(RECORDS SHOWN)

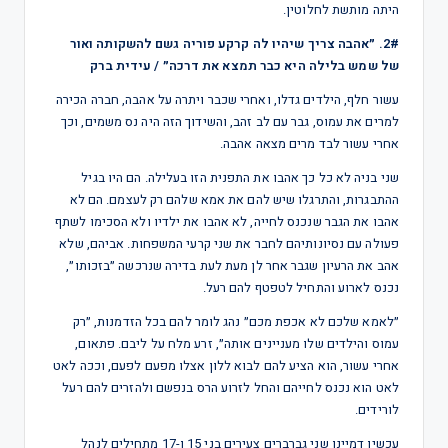
היתה מותשת לחלוטין.
2#. ״אהבה צריך שיהיו לה קרקע פוריה גשם להשקותה ואור
של שמש בלילה היא כבר תמצא את דרכה״ / עידית ברק
עשור חלף, הילדים גדלו, ואחרי שכבר ויתרה על אהבה, חברה הכירה
למרים את עמוס, גבר עם לב זהב, והשידוך הזה היה נס משמים, וכך
אחרי עשור לבד מרים מצאה אהבה.
שני בניה לא כל כך אהבו את התפנית הזו בעלילה. הם היו בגיל
ההתבגרות, והתרגלו שיש להם את אמא שלהם רק לעצמם. הם לא
אהבו את הגבר שנכנס לחייה, לא אהבו את ילדיו ולא הסכימו לשתף
פעולה עם נסיונותיהם לחבר את שני קרעי המשפחות. אביהם, שלא
אהב את הרעיון שגבר אחר לן מעת לעת בדירה שנרכשה ״בזכותו״,
נכנס לארוע והתחיל לטפטף להם רעל.
״לאמא שלכם לא אכפת מכם״ נהג לומר להם בכל הזדמנות, ״רק
עמוס והילדים שלו מעניינים אותה״, זרע מלח על ליבם. פתאום,
אחרי עשור, הוא הציע להם לבוא ללון אצלו מפעם לפעם, וככה לאט
לאט הוא נכנס לחייהם והחל לזרוע הרס בנפשם ולהזרים להם רעל
לורידים.
עכשיו דמיינו שני גברברים צעירים בני 15 ו-17 מתחילים לנהל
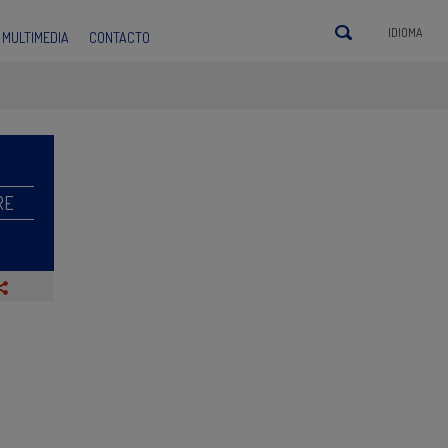
IDIOMA
MULTIMEDIA
CONTACTO
RE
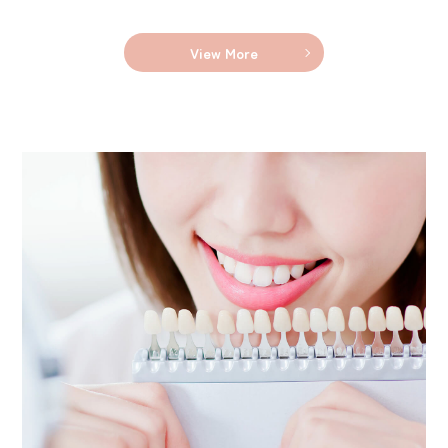
View More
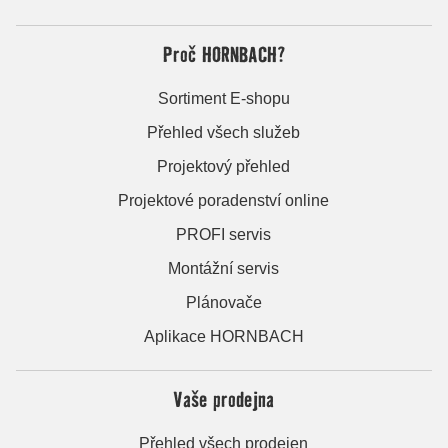
Proč HORNBACH?
Sortiment E-shopu
Přehled všech služeb
Projektový přehled
Projektové poradenství online
PROFI servis
Montážní servis
Plánovače
Aplikace HORNBACH
Vaše prodejna
Přehled všech prodejen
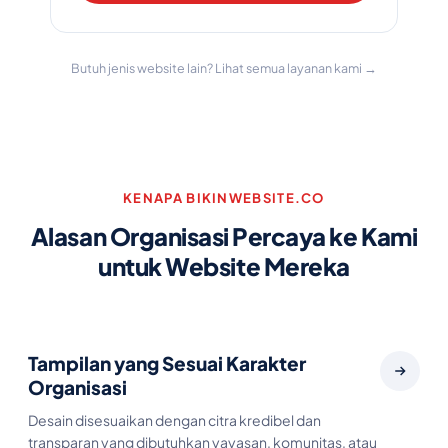
Butuh jenis website lain? Lihat semua layanan kami →
KENAPA BIKINWEBSITE.CO
Alasan Organisasi Percaya ke Kami
untuk Website Mereka
Tampilan yang Sesuai Karakter
Organisasi
Desain disesuaikan dengan citra kredibel dan
transparan yang dibutuhkan yayasan, komunitas, atau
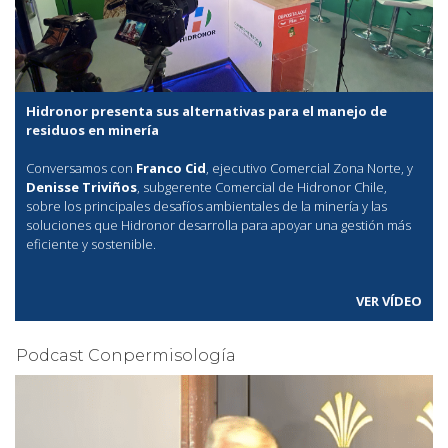
Hidronor presenta sus alternativas para el manejo de
residuos en minería
Conversamos con
Franco Cid
, ejecutivo Comercial Zona Norte, y
Denisse Triviños
, subgerente Comercial de Hidronor Chile,
sobre los principales desafíos ambientales de la minería y las
soluciones que Hidronor desarrolla para apoyar una gestión más
eficiente y sostenible.
VER VÍDEO
Podcast Conpermisología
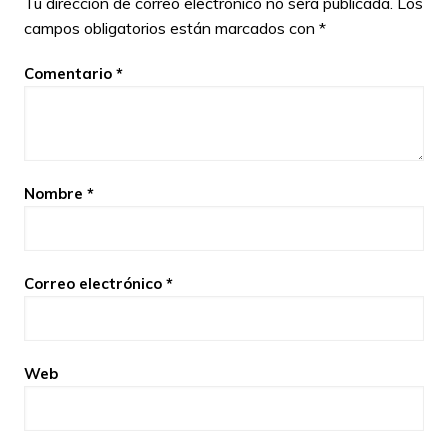
Tu dirección de correo electrónico no será publicada.
Los
campos obligatorios están marcados con
*
Comentario
*
Nombre
*
Correo electrónico
*
Web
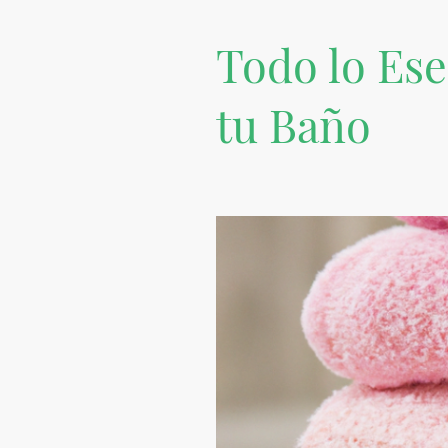
Todo lo Ese
tu Baño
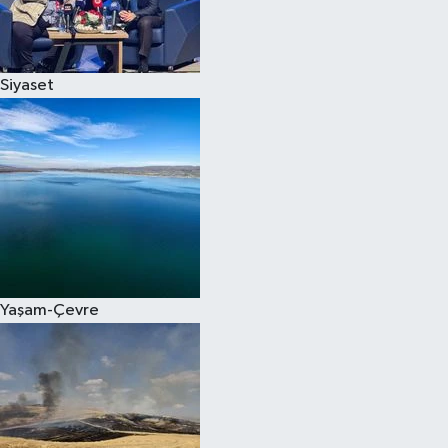
Spor
Siyaset
Burç Yorumları
Çocuk
Eğitim
Hava Durumu
Kadın
Yaşam-Çevre
Kim kimdir?
Kültür Sanat
Sağlık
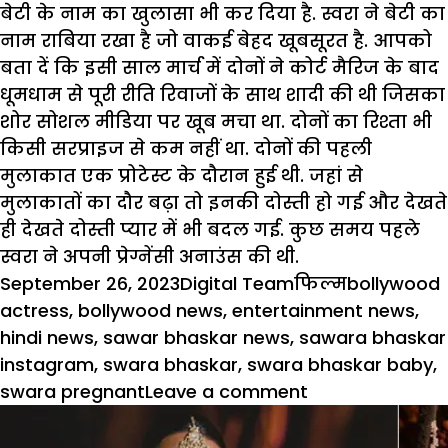
बेटी के नाम का खुलासा भी कर दिया है. स्वरा ने बेटी का
नाम राबिया रखा है जो वाकई बेहद खूबसूरत है. आपको
बता दें कि इसी साल मार्च में दोनों ने कोर्ट मैरिज के बाद
धूमधाम से पूरी रीति रिवाजों के साथ शादी की थी जिसका
शोर सोशल मीडिया पर खूब मचा था. दोनों का रिश्ता भी
किसी सरप्राइज से कम नहीं था. दोनों की पहली
मुलाकात एक प्रोटेस्ट के दौरान हुई थी. जहां से
मुलाकातों का दौर बढ़ा तो इनकी दोस्ती हो गई और देखते
ही देखते दोस्ती प्यार में भी बदल गई. कुछ समय पहले
स्वरा ने अपनी प्रेग्नेंसी अनाउंस की थी.
Posted
Author
Categories
Tags
September 26, 2023
Digital Team
फिल्म
bollywood
on
actress
,
bollywood news
,
entertainment news
,
hindi news
,
sawar bhaskar news
,
sawara bhaskar
instagram
,
swara bhaskar
,
swara bhaskar baby
,
on
swara pregnant
Leave a comment
Swara
bhaskar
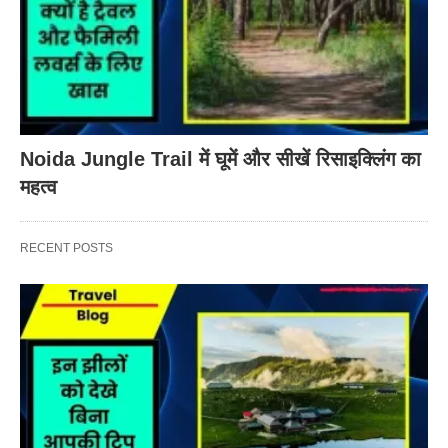
Noida Jungle Trail में घूमें और सीखें रिसाइक्लिंग का
महत्व
RECENT POSTS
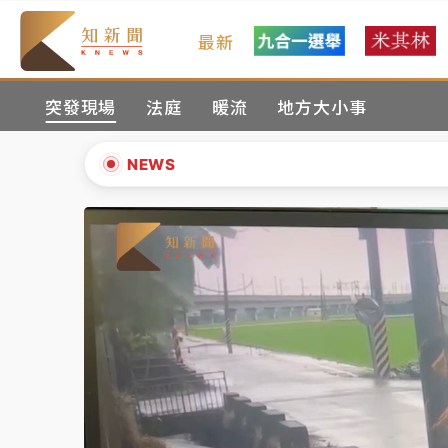
最新
女律師陳昱瑄詐慈濟10億！黃金158kg遭查
突發現場
法庭
暖流
地方大小事
暑假過三周才推「E宿新北打卡趣」！抽獎程
中信慈善基金會想增加董事人數！辜仲諒向法
NEWS
故宮《龍藏經》特展第2檔！今線上預約開賣
▲
台東農業處長涉圖利渡假村！東檢抗告成功 
▼
父親節泡湯了！中颱白海豚雨彈轟3天 「紅
女律師陳昱瑄詐慈濟10億！黃金158kg遭查
暑假過三周才推「E宿新北打卡趣」！抽獎程
中信慈善基金會想增加董事人數！辜仲諒向法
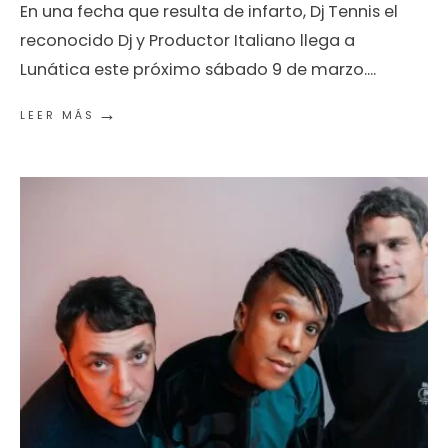
En una fecha que resulta de infarto, Dj Tennis el
reconocido Dj y Productor Italiano llega a
Lunática este próximo sábado 9 de marzo.
...
→
LEER MÁS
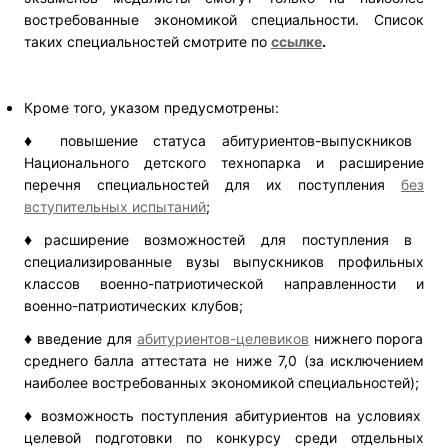
востребованные экономикой специальности. Список
таких специальностей смотрите по
ссылке
.
Кроме того, указом предусмотрены:
♦
повышение статуса абитуриентов-выпускников
Национального детского технопарка и расширение
перечня специальностей для их поступления
без
вступительных испытаний
;
♦
расширение возможностей для поступления в
специализированные вузы выпускников профильных
классов военно-патриотической направленности и
военно-патриотических клубов;
♦
введение для
абитуриентов-целевиков
нижнего порога
среднего балла аттестата не ниже 7,0 (за исключением
наиболее востребованных экономикой специальностей);
♦
возможность поступления абитуриентов на условиях
целевой подготовки по конкурсу среди отдельных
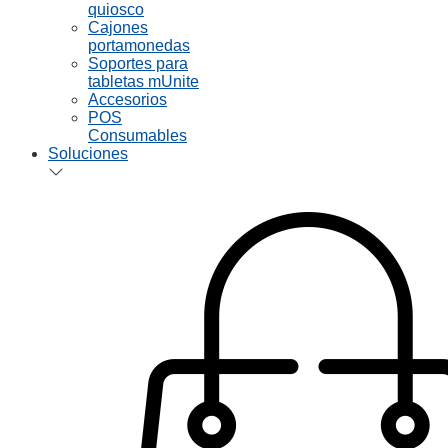
quiosco
Cajones
portamonedas
Soportes para
tabletas mUnite
Accesorios
POS
Consumables
Soluciones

(End RECORDS SHOWN)

* _WORK TO COMPLETE_: Find each line in the data above with the word "minería", then copy it.

* _YOUR RESPONSE_:
residuos en minería
sobre los principales desafíos ambientales de la minería y las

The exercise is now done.